When the pandemic began in March, like many Americans, I met the challenges it presented head on–enthusiastically even. Admittedly, compared to people suffering serious financial and emotional hardships, my sacrifices weren’t huge. Yet even in relative comfort, living with the day-to-day uncertainties of covid was frightening and at times overwhelming.
I drew strength from a collective sense of duty because it felt like, as a nation, we were all doing our part to limit the spread. The early days of covid weren’t easy, but, like most Americans, I knew what needed to be done, and I resolved to do my best.
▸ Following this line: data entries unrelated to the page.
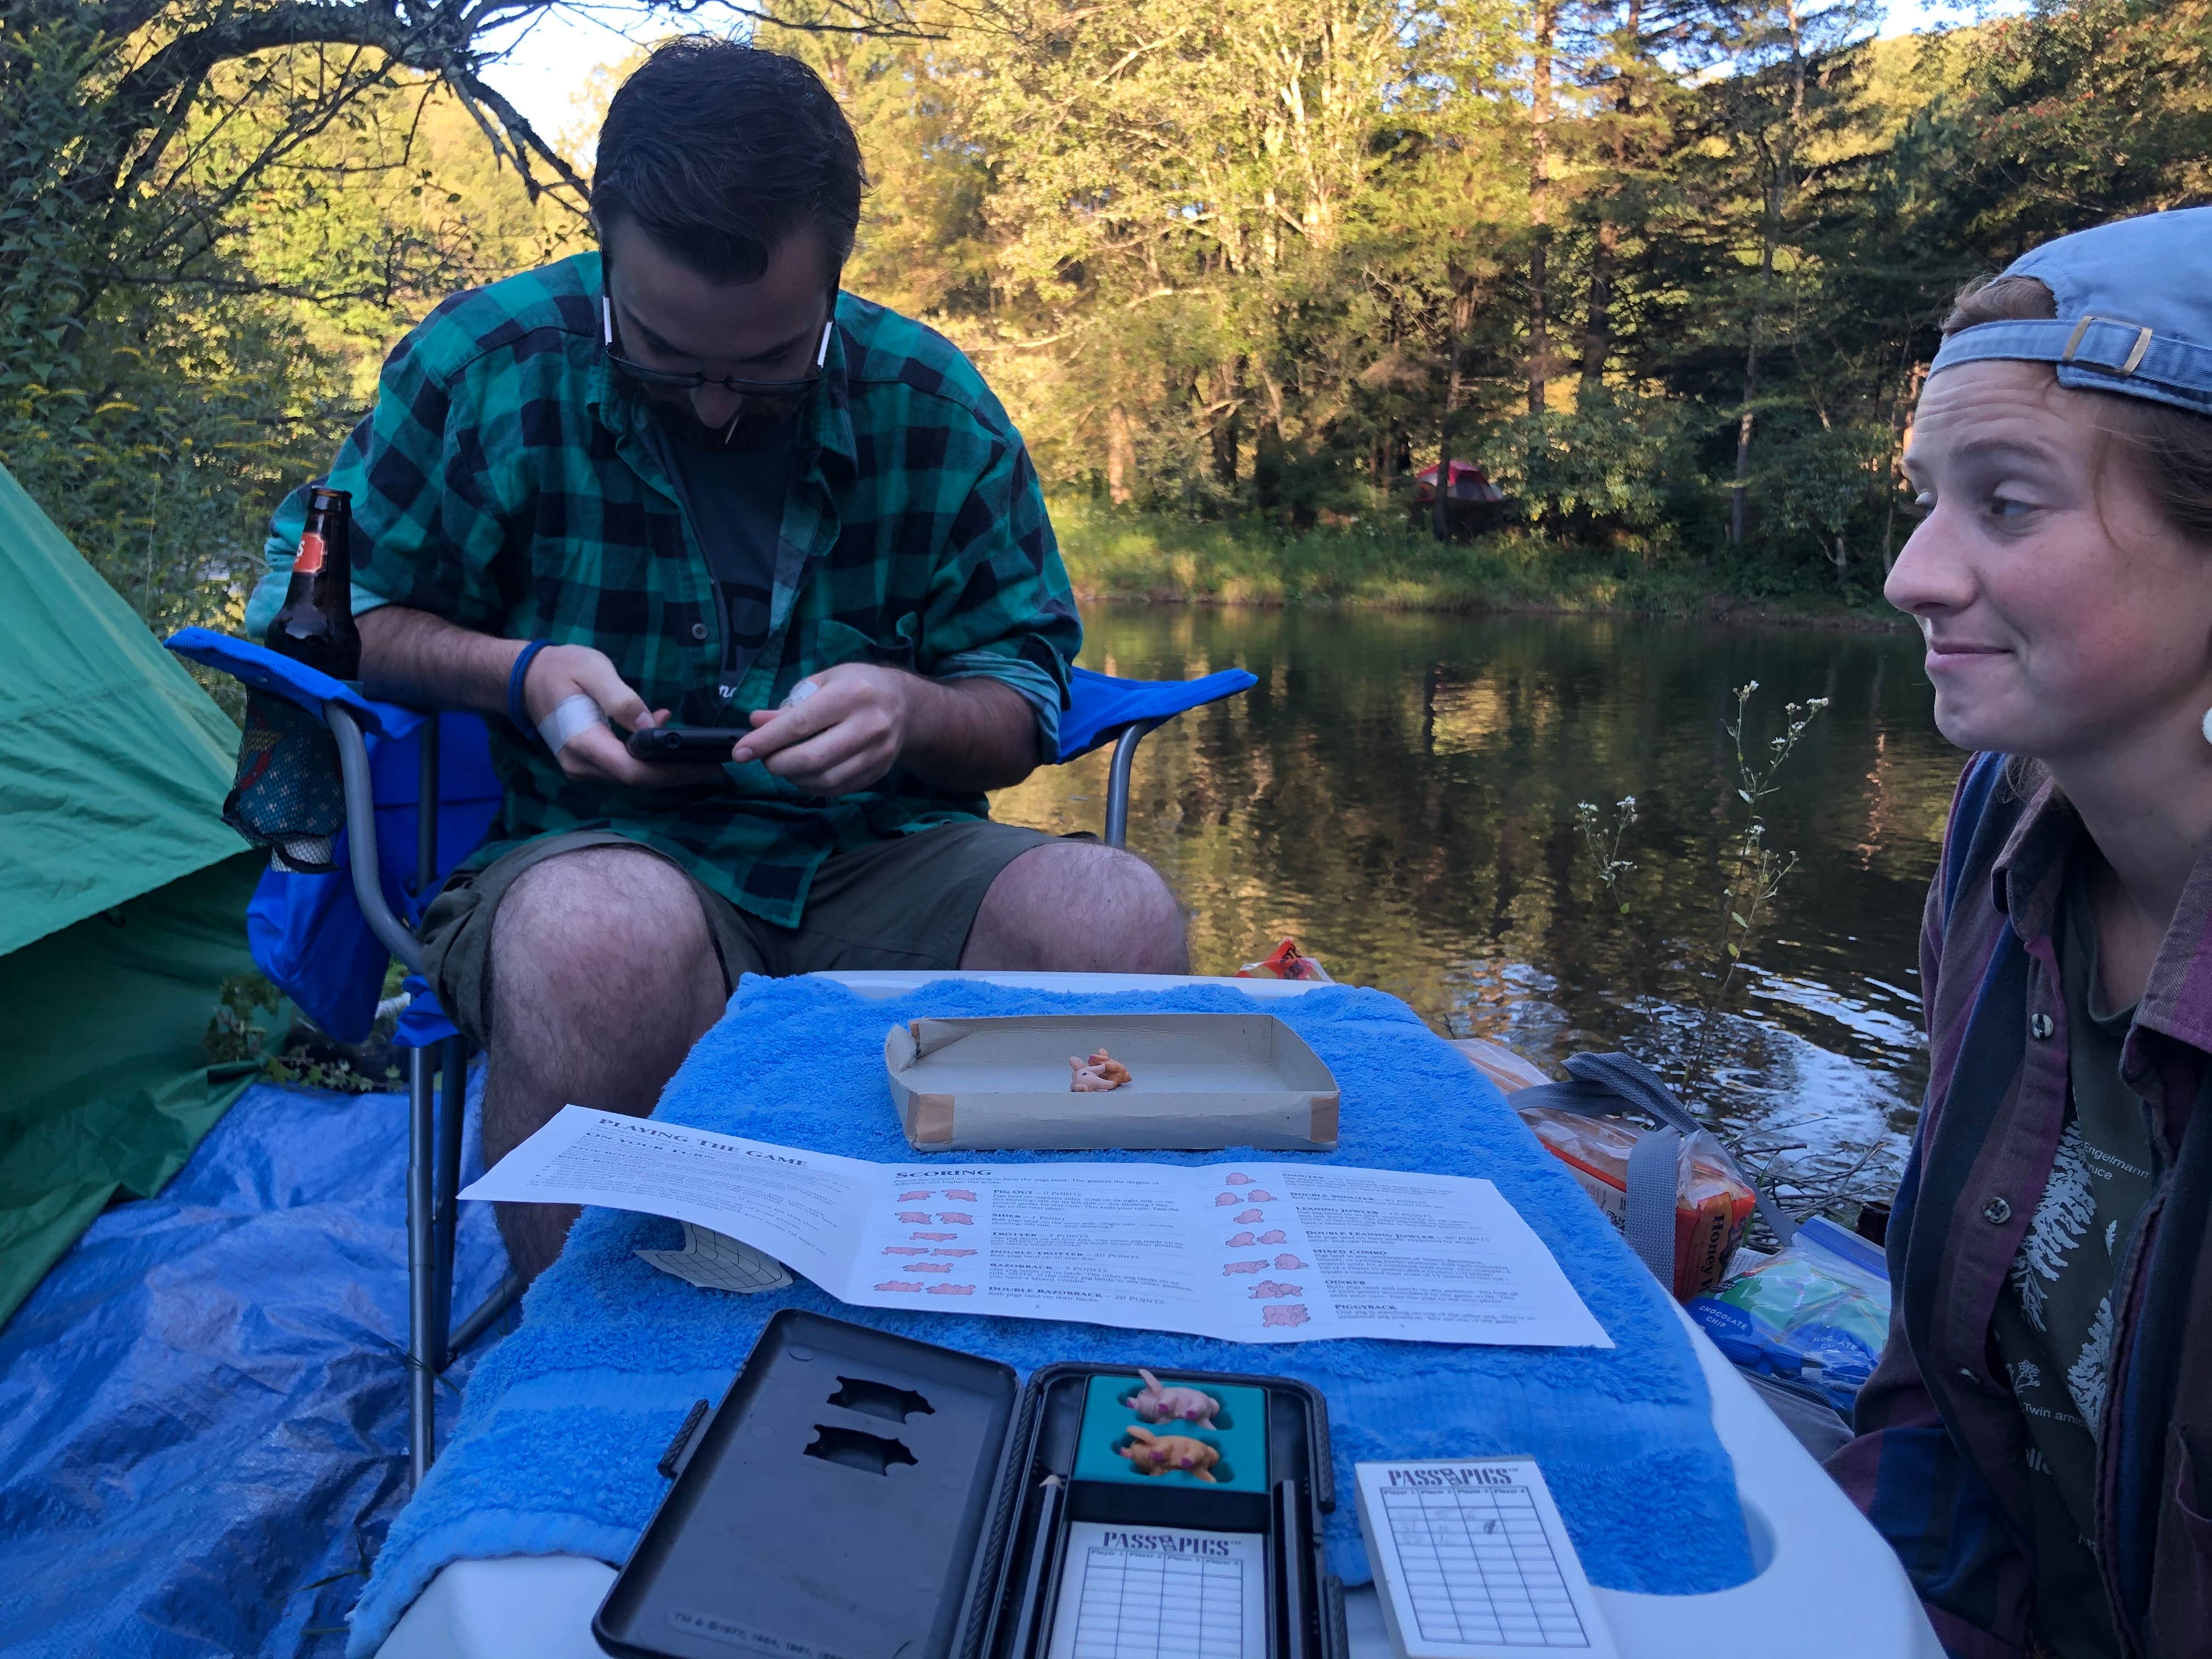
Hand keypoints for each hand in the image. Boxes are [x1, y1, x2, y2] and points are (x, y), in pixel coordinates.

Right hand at [520, 643, 731, 788]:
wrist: (526, 678)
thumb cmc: (560, 669)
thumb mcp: (593, 671)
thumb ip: (622, 699)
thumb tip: (652, 724)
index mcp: (583, 743)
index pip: (633, 770)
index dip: (672, 773)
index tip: (706, 768)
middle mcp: (581, 764)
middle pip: (638, 780)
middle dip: (678, 776)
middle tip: (716, 768)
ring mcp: (583, 767)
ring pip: (633, 777)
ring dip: (667, 770)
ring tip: (703, 760)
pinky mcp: (589, 762)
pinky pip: (624, 767)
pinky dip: (650, 760)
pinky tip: (668, 739)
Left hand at [733, 662, 914, 794]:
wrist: (906, 704)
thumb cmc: (857, 685)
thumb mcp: (823, 682)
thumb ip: (790, 704)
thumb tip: (756, 723)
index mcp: (852, 693)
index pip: (801, 723)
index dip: (766, 740)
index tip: (740, 752)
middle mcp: (869, 724)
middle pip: (813, 757)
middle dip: (778, 764)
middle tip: (765, 759)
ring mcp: (878, 752)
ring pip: (825, 779)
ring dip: (794, 778)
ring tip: (784, 766)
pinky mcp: (880, 771)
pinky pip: (838, 789)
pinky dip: (813, 786)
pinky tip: (804, 775)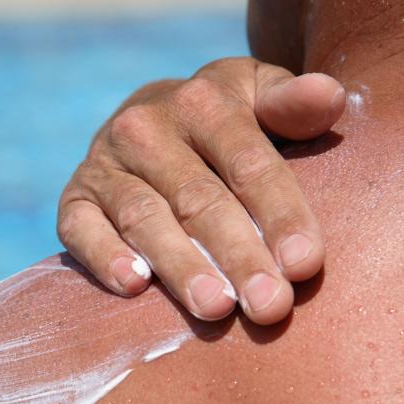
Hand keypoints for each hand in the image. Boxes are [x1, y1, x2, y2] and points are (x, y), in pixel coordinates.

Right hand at [57, 57, 345, 324]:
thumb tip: (329, 96)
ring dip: (179, 264)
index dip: (279, 213)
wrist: (149, 119)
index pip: (247, 161)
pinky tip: (133, 286)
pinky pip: (81, 229)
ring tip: (215, 308)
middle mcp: (147, 127)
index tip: (305, 264)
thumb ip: (293, 104)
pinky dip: (104, 255)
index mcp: (203, 101)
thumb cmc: (223, 123)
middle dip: (238, 255)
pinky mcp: (74, 198)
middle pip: (199, 198)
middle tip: (268, 306)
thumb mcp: (259, 99)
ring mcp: (105, 164)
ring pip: (144, 218)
Things are even harder now
Unfortunately, this isn’t a sign that we have gotten a handle on the virus. In fact, where I live the threat of covid is far greater now than it was in April. The decisions that our governor and individuals are making about which activities to limit and which to resume are based on economic factors, mental health concerns, and in many cases, just the compelling desire to do what we want.
It’s that last factor I’m struggling with. I understand the need to re-open the economy, and mask mandates do make it safer for all of us to venture out. As the mom of teenagers, I also get the mental health concerns associated with long-term isolation, especially for young people. I recognize that our country can not sustain the types of shutdowns we saw in the spring without serious consequences for businesses and individuals.
How do we weigh all the factors we need to consider during this Covid era?
But where is the balance?
As a parent, striking a balance between my comfort level and my children’s desire for normalcy is extremely difficult. When restrictions began to loosen in our area, and it became clear that “everybody else’s mom” was letting them, we reluctantly agreed to let our sixteen year old son to start hanging out with friends again, as long as he followed a few rules–like mainly gathering outdoors.
I don’t like it. If it were up to me, he would still be safely ensconced in our covid-free home watching movies with us every night. But at least we have tried to set up some guidelines to keep him, and by extension ourselves, safe.
Still, it isn’t just our youngest son’s social life that is worrisome. We have an adult son too and two daughters in college. And while we have no control over their level of risk, we do still want to be with them. When our older son and his wife come over for dinner, do we social distance? Stay outdoors? What about when our girls come home for winter break? Do we keep our distance for the first couple of weeks?
Interacting with the people I love was much easier when all the people I love were locked down.
Of course, I don’t just love the people in my immediate family. I love my friends and extended family too. In April my friends and I met for Zoom cocktail hours. By late May we began meeting poolside or on back patios–always aware of the distance between us. But now cooler weather is coming.
With the holidays coming, there will be many challenges
By November will patio parties even be an option? Can I host a socially distant Thanksgiving with my cousins? Will there be masked Christmas parties or curb-side gift exchanges? It has been difficult, but doable, for me to comfortably navigate my social life during the warmer months. But colder weather will present a whole new set of challenges.
So, while much of the rest of the world seems to be getting back to normal, I am struggling. Do I learn to live with the risks associated with being “back out there?” Or do I soldier on, seemingly alone, with my attempts to limit the spread and protect my family?
There are no easy answers. I want to do the right thing, but, as restrictions are lifted and life moves on, it is becoming increasingly difficult to discern what is right and reasonable in a pandemic world.
This won’t last forever
Of course, from the beginning there have been people who defied and resisted any restrictions. There have always been people who don’t believe the science or who weren’t willing to make sacrifices. But at least in the early days of the pandemic, I knew the right thing to do. I knew that staying home was the best thing for my family and for our community.
Still, this isn’t to suggest that a return to lockdowns is the answer or that I’m wishing for the “good old days of the pandemic.” There are no “good old days,” This year will be remembered as a year of losses–lost dreams, lost expectations, and of course most tragically, lost lives. As we navigate how to move forward, all we can do is to try to act with wisdom and compassion and seek a healthy balance between risk and isolation.